Not exactly the image of contrition the NCAA was looking for. And that did not go over well back at headquarters.
In 85 previous seasons, the Crimson Tide had never had much interest in playing UH — until it went into the postseason slammer. Then, all of a sudden, it was here in 2002 and ’03, with 8,000 of its red-clad fans. Roll Tide, indeed.
UH didn’t come out of it too badly, either. The Warriors sold out the first meeting and won the second one, 37-29. And, because they prevailed, Alabama paid handsomely ($650,000) to get them to Tuscaloosa in 2006 for the last word, a 25-17 victory.
Other teams bound for the NCAA hoosegow, including Arizona State and Southern Methodist (Aloha Bowl), made sure they got in a visit before the gavel came down. But Alabama spoiled it for everybody.

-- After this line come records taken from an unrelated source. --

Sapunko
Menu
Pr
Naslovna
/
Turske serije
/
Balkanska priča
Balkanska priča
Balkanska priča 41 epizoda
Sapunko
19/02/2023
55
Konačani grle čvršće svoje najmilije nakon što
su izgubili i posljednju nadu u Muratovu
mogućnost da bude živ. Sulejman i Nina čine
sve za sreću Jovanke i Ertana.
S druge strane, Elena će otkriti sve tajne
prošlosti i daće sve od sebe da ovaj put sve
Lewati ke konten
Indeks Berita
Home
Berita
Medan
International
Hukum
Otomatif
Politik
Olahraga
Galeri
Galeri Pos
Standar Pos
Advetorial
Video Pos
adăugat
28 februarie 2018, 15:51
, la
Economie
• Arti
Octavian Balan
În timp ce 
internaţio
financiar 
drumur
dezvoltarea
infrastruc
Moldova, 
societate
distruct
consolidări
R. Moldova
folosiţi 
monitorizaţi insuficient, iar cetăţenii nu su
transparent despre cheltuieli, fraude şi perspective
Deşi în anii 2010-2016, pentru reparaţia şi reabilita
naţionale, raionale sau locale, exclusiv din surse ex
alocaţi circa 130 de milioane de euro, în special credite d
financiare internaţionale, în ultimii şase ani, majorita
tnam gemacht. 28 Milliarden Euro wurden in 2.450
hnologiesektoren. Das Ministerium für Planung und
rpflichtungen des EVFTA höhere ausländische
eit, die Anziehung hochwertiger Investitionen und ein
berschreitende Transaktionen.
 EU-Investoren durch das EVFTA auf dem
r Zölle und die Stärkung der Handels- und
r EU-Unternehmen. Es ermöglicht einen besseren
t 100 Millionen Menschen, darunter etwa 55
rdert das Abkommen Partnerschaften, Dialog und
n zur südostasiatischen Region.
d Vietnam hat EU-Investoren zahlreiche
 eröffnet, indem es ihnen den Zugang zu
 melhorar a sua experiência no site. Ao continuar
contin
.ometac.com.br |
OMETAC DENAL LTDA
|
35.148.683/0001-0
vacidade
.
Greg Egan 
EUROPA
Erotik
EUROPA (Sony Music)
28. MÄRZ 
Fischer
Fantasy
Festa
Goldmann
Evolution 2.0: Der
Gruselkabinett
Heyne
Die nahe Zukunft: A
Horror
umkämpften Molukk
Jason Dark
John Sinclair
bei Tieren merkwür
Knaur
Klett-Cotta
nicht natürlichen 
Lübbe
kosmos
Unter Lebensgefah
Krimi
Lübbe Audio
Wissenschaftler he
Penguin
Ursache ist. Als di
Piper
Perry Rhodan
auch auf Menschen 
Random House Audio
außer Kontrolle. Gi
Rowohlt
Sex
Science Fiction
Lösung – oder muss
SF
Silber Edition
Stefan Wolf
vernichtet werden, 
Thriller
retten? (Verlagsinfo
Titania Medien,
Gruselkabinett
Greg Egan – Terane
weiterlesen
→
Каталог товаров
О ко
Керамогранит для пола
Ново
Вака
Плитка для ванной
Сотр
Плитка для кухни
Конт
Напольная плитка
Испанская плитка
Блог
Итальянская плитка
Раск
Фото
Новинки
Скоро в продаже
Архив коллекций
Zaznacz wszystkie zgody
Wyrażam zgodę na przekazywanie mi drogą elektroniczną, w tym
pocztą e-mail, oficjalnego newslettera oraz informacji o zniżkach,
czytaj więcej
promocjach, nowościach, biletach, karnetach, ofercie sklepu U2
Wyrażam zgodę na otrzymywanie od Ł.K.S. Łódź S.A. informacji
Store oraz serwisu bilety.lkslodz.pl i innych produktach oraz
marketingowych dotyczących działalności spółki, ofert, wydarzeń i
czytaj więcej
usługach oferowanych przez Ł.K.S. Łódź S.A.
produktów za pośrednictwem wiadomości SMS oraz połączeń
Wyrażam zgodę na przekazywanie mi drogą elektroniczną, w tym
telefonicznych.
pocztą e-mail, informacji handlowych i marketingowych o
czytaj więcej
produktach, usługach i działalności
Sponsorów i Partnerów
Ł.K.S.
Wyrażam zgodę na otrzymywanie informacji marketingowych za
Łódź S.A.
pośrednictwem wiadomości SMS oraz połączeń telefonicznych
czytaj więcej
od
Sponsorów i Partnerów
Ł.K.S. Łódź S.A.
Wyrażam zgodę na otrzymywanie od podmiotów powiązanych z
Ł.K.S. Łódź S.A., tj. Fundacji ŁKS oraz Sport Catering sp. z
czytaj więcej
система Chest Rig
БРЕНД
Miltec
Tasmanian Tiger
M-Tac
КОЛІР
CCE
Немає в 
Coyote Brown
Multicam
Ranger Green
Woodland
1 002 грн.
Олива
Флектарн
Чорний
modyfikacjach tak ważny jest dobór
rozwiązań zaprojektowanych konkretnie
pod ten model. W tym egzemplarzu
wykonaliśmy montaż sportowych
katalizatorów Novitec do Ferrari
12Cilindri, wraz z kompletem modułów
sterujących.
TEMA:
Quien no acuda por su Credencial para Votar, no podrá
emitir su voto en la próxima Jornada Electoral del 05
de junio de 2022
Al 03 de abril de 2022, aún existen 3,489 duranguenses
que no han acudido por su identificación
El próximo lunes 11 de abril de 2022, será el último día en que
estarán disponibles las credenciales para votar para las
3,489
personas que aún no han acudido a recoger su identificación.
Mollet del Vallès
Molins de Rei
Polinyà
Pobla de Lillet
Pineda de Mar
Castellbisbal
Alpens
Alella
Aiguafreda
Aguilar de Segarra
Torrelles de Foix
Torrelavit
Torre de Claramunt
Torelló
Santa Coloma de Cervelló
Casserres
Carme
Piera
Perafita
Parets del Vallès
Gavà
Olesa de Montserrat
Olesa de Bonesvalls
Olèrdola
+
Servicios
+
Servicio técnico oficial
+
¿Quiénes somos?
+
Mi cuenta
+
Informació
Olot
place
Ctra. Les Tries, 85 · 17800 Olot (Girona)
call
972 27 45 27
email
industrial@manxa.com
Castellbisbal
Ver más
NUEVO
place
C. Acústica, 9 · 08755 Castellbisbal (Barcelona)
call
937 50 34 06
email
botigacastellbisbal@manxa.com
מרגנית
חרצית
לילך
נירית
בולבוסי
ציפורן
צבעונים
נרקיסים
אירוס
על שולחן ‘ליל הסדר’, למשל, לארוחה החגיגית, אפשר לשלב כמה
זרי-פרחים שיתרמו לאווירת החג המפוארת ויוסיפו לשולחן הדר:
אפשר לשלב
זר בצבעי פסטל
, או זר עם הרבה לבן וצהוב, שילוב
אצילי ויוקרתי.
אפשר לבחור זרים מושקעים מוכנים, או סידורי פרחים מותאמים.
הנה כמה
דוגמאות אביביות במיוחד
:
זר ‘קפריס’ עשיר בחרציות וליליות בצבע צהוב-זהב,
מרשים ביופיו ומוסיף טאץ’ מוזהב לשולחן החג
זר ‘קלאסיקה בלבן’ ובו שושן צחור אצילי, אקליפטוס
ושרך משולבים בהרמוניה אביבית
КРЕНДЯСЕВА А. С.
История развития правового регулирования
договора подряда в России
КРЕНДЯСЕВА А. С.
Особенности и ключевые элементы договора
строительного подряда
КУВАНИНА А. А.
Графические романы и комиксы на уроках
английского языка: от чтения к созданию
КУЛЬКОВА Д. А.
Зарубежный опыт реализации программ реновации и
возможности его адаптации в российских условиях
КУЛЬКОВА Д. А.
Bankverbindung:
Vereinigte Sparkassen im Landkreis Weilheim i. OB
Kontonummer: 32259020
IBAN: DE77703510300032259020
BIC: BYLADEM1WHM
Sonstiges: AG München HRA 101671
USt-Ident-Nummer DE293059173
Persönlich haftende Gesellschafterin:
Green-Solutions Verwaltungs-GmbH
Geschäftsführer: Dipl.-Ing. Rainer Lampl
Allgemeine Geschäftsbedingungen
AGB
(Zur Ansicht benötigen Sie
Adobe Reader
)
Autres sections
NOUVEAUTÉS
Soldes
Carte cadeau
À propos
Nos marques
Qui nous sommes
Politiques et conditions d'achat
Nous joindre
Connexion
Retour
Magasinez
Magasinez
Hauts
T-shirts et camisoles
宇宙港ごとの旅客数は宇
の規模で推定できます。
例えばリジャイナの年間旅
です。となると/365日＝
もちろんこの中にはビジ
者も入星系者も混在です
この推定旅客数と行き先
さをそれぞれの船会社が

Too bad, too, because with the way teams in the Southeastern Conference have piled up NCAA infractions, UH could have regularly filled a late-season slot just with teams from that conference.
So when USC got nailed by the NCAA last year, the committee on infractions quickly forbade the Trojans from taking advantage of the so-called Hawaii exception that permits a 13th game. Never mind that the game had been scheduled before Reggie Bush had even set foot on the USC campus.
Eventually, the NCAA came around and allowed the contest to be played, but not before the message was received loud and clear in Manoa: Don’t flaunt that 13th game if you want to keep it.
So, as much as the Ohio State headlines might have him thinking about what could have been, you won’t catch UH athletic director Jim Donovan punching in area code 614 on his phone.